Letter: Small-town cry: Don’t nourish corporate titanAs a River Falls downtown commercial property owner, I’m appalled to hear of the tax-increment property development scheme. I disagree with this paper’s editorial that it would be an improvement.
By: Charla Kusilek, Cannon Falls, Minn., River Falls Journal
As a River Falls downtown commercial property owner, I’m appalled to hear of the tax-increment property development scheme. I disagree with this paper’s editorial that it would be an improvement.
Nash Finch is the largest food warehouse in the United States.
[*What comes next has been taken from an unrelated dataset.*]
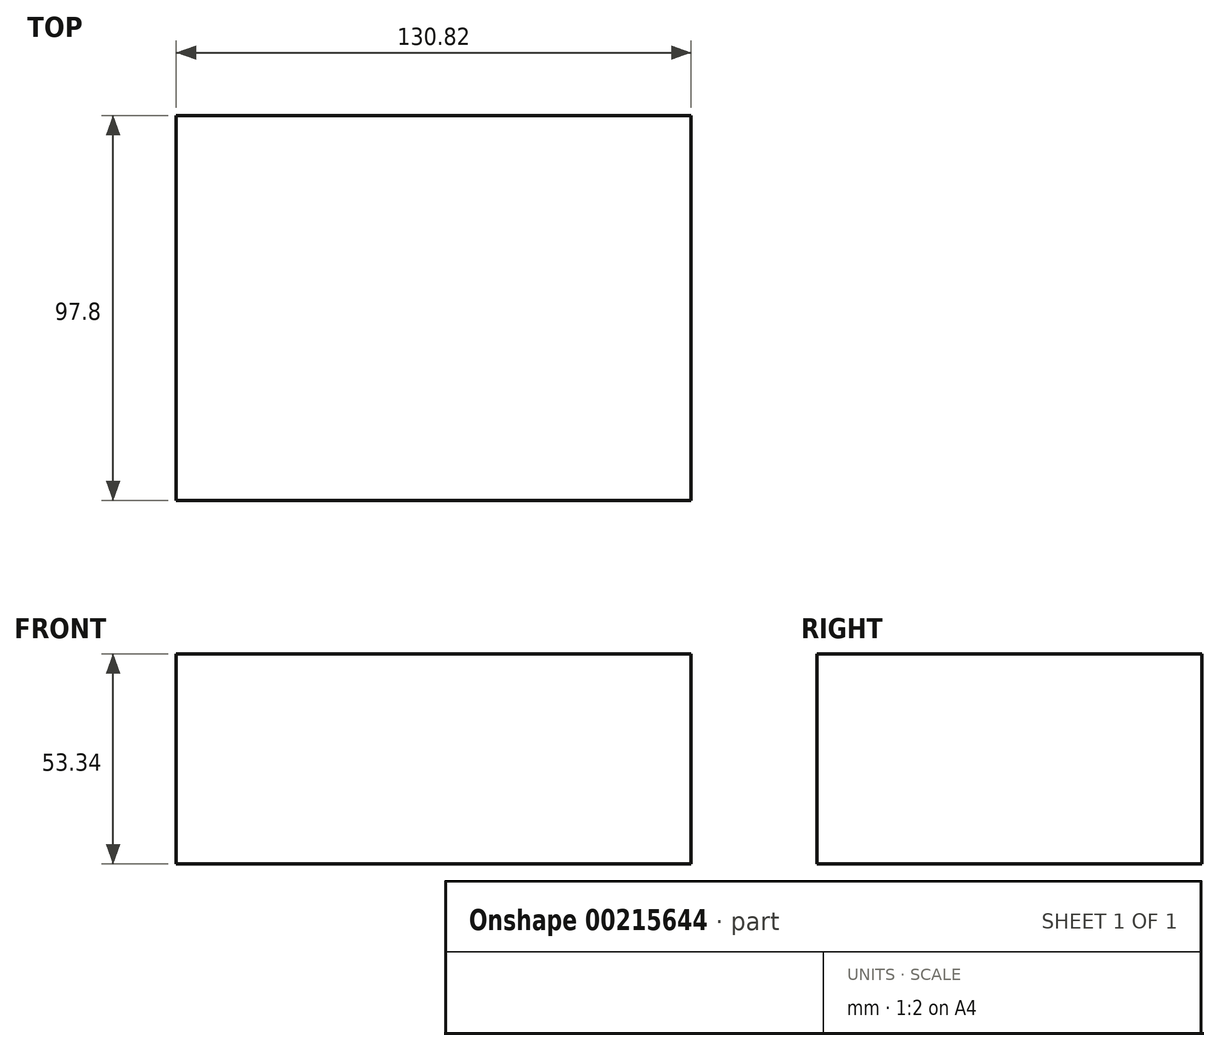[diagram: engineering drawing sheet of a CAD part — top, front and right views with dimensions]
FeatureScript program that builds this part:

Do small town shoppers need to stuff the pockets of this powerful corporate giant?
I prefer to support locally owned and operated small businesses, like the unique services of a hardware store over anything a super mega mart offers. People come to small towns because of the small-town atmosphere.
It’s my understanding that if the City Council gives its blessing, the Nash Finch corporation will receive about $600,000 in freebies and grants plus have its taxes frozen for something like 18 years.
What other businesses up and down the street can bask in such luxury?
My favorite River Falls grocery store is Dick’s Fresh Market. Can it compete against a huge mega mart? Will River Falls food shoppers then soon be under the thumb of a monopoly?
Does Nash Finch plan to use a type of “eminent domain” to take over neighboring family-owned and operated small businesses, such as the only remaining pump service and auto repair station, and the Dairy Queen?
In my town of Cannon Falls, Minn., Nash Finch owns the only food store and drugstore. So it does happen once these giants get their foot in the door.
Plus the Lund’s Hardware mid-1800’s building is historical with a rich heritage beginning as a carriage shop. It should be preserved.
The council should work just as diligently to curb the expansion of Nash Finch downtown as it did to keep away WalMart.
One creates a gradual death of the Main Street while the other is more instant, with the actual demolition of buildings! Both destroy small towns.